> YOUR GOAL
Which lines in the data below contain the word "from"? Copy each of them.

> DATA BELOW
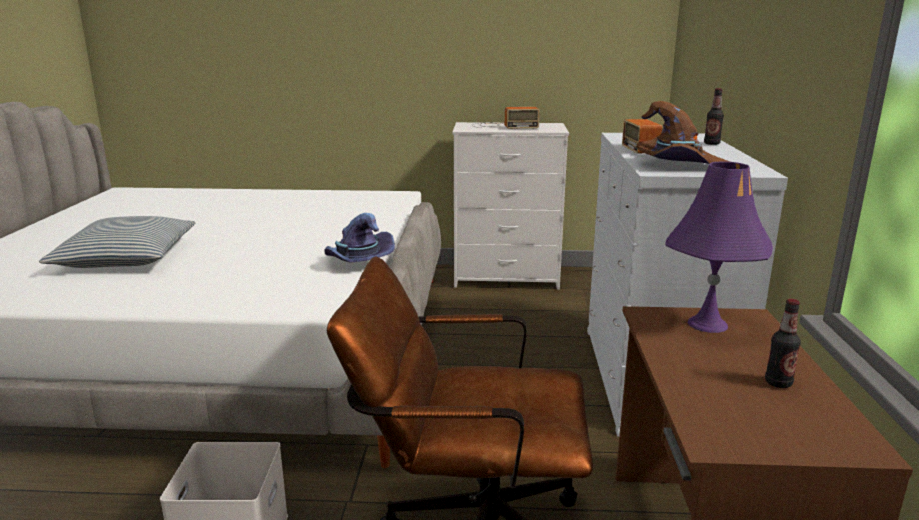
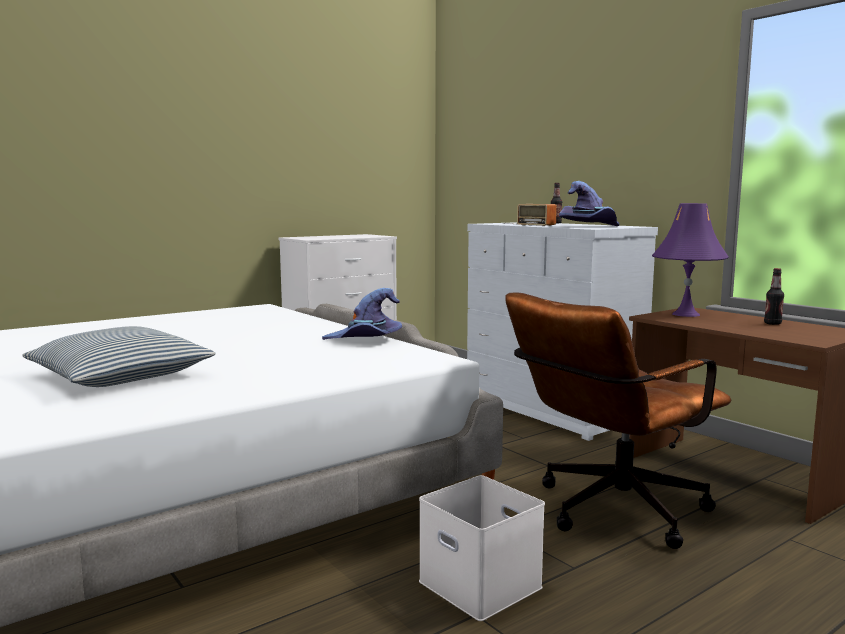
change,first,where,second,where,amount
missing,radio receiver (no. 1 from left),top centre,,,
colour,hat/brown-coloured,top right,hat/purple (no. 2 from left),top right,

> RESPONSE BOX
missing,radio receiver (no. 1 from left),top centre,,,
colour,hat/brown-coloured,top right,hat/purple (no. 2 from left),top right,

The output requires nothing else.